◆ **Aim of the task**
Could you rewrite the entries below, changing "Read More" to "Continue Reading" and leaving everything else the same? Omit the pictures from your answer.

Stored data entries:
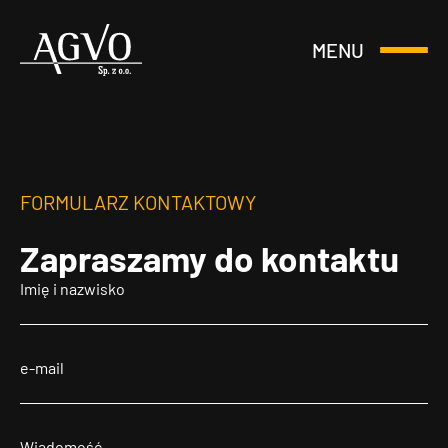
MENU
Otwórz
Header
lub
Logo
Zamknij
Menu
FORMULARZ KONTAKTOWY
Zapraszamy
do kontaktu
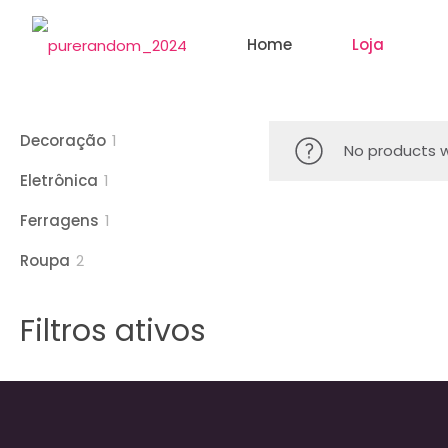
Home
Loja
1
Decoração
1
No products w
product
1
Eletrônica
1
product
1
Ferragens
1
product
2
Roupa
2
products
Filtros ativos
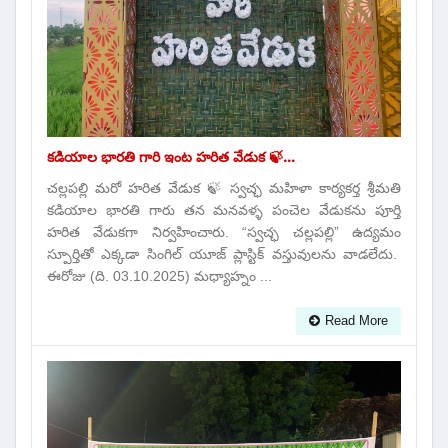
కడియాల భారతి గారి ఇంట హరిత వేడుక 🍃...
చల్లపల్లి మరో హరిత వేడుక 🍃 స్వచ్ఛ మహిళా కార్యకర్త శ్రీమతి
కడియాల భారతి గారు తన మనవళ్ళ పంచెల వేడుకను పూర్తి
హరిత వేడుకగా నిర్వహించారు. “స్వచ్ఛ చల్లపల్లి” ఉద్యమం
స్పూర్తితో ఎక్కడా సింగిల్ యూజ్ ప్లాస్టిక్ వస్తువులను వాడలేదు.
ఈరోజు (ది. 03.10.2025) మధ్యాహ్నం ...
Read More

◆ **Written response**
MENU
Otwórz
Header
lub
Logo
Zamknij
Menu
FORMULARZ KONTAKTOWY
Zapraszamy
do kontaktu
Home
Loja
1
Decoração
1
No products w
product
1
Eletrônica
1
product
1
Ferragens
1
product
2
Roupa
2
products
Filtros ativos
కడియాల భారతి గారి ఇంట హరిత వేడుక 🍃...
చల్లపల్లి మరో హరిత వేడుక 🍃 స్వచ్ఛ మహిళా కార్యకర్త శ్రీమతి
కడియాల భారతి గారు తన మనవళ్ళ పంచెల వేడుకను పూర్తి
హరిత వేడుకగా నిర్వహించారు. “స్వచ్ఛ చల్లపల్లి” ఉద్యమం
స్పూర్తితో ఎక్కడా సింగిల్ యూజ్ ప్లాస్టిక్ వస్తువులను వాడలేదు.
ఈరోజు (ది. 03.10.2025) మధ్యాహ్నం ...
Continue Reading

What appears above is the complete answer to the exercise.